Their opinions have been positive, but had not made any decisions to sell their 4RTs. syspig as reviewed in his post continues to sing it's praises. I hope to get a try on it in the next couple weeks.

Say when, Art!

I've now got about 10 hours on the 200, including my first trials event. Ran Sportsman, doing roughly 50% Novice and 50% Intermediate lines. Heavy rain and lots of soupy mud, 38 for the day, and I've zero doubt I'd have scored 15+ higher on the 4RT.

Every time I go out on it I get better, and the advancements are not subtle. It's so incredibly confidence inspiring for me compared to my 4RT, and that's led to much less hesitation when trying new things. Basically, when in doubt - point it, get the front end light and it does what I want it to. I just don't fight it as much. Anything that involves lofting the front wheel is especially easier for me. I never had any trouble getting the front wheel up on the 4RT - but for whatever reason, it was far more difficult for me to control when doing so. 

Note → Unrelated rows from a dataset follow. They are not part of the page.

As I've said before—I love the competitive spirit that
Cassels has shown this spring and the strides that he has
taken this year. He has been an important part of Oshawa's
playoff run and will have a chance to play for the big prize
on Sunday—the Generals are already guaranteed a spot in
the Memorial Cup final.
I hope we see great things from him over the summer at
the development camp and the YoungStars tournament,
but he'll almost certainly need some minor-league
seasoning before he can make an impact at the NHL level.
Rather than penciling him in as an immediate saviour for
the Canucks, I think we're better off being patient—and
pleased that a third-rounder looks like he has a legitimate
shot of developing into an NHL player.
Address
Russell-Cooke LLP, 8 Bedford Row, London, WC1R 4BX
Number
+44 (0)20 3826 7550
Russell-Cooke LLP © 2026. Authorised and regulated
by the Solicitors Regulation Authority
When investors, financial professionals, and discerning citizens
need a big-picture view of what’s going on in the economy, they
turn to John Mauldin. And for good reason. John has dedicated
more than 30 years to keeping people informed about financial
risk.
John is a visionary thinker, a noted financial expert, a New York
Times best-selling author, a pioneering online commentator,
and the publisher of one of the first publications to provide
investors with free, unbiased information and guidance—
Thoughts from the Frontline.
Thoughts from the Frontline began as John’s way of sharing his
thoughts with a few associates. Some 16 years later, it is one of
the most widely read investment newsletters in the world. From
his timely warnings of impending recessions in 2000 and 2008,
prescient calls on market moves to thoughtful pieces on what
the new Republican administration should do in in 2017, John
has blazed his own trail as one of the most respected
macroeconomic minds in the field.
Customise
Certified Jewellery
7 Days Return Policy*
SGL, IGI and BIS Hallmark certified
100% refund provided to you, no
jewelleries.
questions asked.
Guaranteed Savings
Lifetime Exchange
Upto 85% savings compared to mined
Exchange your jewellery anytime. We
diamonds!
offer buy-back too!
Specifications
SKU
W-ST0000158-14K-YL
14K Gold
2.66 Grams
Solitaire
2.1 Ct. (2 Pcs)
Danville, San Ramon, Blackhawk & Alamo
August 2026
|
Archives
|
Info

What's interesting though, is as Art mentioned - people certainly have their preferences. While there's some pretty universal praise for certain aspects of the bike, not all who have been on it were as taken with it as I have been. Both of my buds who have have ridden their 4RT's for a couple years spoke highly of the power delivery and clutch. Both of them immediately noticed how much lighter and responsive it is compared to their Montesas, but one of them didn't really consider that a positive. He actually preferred the added weight on his 4RT, saying he felt more "planted" when riding it. He also preferred the geometry and ergos of his 4RT, but admitted that could simply be familiarity. Another of my riding pals has relatively little time on trials bikes, but plenty of riding experience. He, like me, can't find anything he likes better on the Montesa.

So, perhaps unexpectedly - it's a chocolate and vanilla kind of thing. I'd certainly encourage anyone who has the chance to swing a leg over one.